Any news of a record deal?

“Well, Jeff's been nosing around [Jeff Hoffman - The Haize's long-suffering agent/manager/fall guy].  There’s some London-based Indie labels who’d jump at the chance, but we’ve got to choose the right one because I don’t want loads of distribution hassles.  It’s got to be British too, there’s no question of signing to EMI or Polydor.  Actually, we’ve got some good demo material in the can - mainly me, Taylor [Taylor Sindon, keyboards/synth since 1974], and Barry - so as soon as we get some kind of deal worked out there’ll probably be an album on the way.  Need a drummer first though.  Can I put an ad in your paper?”

Be my guest.  Male or female?

“Ho ho, a leading question!

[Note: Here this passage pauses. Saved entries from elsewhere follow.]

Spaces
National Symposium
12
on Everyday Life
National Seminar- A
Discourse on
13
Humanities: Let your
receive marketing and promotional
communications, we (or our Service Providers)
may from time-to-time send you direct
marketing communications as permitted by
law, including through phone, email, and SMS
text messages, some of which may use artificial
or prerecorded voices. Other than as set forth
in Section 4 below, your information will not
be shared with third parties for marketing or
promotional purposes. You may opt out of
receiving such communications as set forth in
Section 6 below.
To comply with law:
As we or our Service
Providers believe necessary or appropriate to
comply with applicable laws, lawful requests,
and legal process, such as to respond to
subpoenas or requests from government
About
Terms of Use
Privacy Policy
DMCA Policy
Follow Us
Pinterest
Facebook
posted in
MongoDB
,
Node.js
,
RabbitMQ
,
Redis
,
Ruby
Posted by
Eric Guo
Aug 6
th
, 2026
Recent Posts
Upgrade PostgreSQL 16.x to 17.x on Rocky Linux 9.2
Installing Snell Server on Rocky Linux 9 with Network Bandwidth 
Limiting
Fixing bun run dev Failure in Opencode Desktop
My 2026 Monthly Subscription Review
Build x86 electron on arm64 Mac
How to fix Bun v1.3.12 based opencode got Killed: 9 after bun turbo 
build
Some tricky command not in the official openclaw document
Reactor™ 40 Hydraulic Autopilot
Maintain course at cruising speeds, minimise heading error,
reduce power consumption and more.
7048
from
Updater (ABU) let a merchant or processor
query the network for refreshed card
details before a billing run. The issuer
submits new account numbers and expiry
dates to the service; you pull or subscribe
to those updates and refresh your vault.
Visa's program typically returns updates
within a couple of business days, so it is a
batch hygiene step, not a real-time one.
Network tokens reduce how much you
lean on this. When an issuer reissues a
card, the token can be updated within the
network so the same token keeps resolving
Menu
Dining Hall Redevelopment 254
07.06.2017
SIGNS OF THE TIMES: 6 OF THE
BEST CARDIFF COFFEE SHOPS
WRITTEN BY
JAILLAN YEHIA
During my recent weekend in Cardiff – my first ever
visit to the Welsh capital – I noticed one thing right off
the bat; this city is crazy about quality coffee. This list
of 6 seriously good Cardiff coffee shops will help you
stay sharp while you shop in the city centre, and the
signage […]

I like girls in the band. I’m not on this big male ego trip that women can’t play rock music.  I mean, Donna McKenzie was a f----ing good guitarist, and Maxine was one of the best drummers we’ve ever had.  Her old man played bass with us for a while too. The only difficulty with women in the band though, is that they gotta habit of getting pregnant and leaving, at the worst possible time...like two months before a world tour!”

What about Judi Delaney [The Haize's original bass-player]?

“Ah, shit, Judi couldn’t play worth a damn!  But that was back in ‘71...and I don’t think I was that great myself!”

Wasn’t she arrested?

“We thought so.  But she wrote to me about six months back.  She’s living in Switzerland now.  Seems she had to split really fast towards the end of ‘71, and couldn’t even let us know without putting the rest of the band at risk.  She got hold of a copy of War Zone last year, you know, one of the re-pressings, and there’s a song on there we wrote for her ["Song For Judi"].  She’s married now.  Cheered me up no end, you know, hearing from Judi.  Like, events from the past suddenly turning up rosy like that.  Sort of makes the future brighter, don’t you think?”


I did indeed.  And then the phone went, and it was Jeff Hoffman.  The interview was over and I left.  Dave’s last words behind me...”Hi Jeff...a drummer? Great...what’s she like?”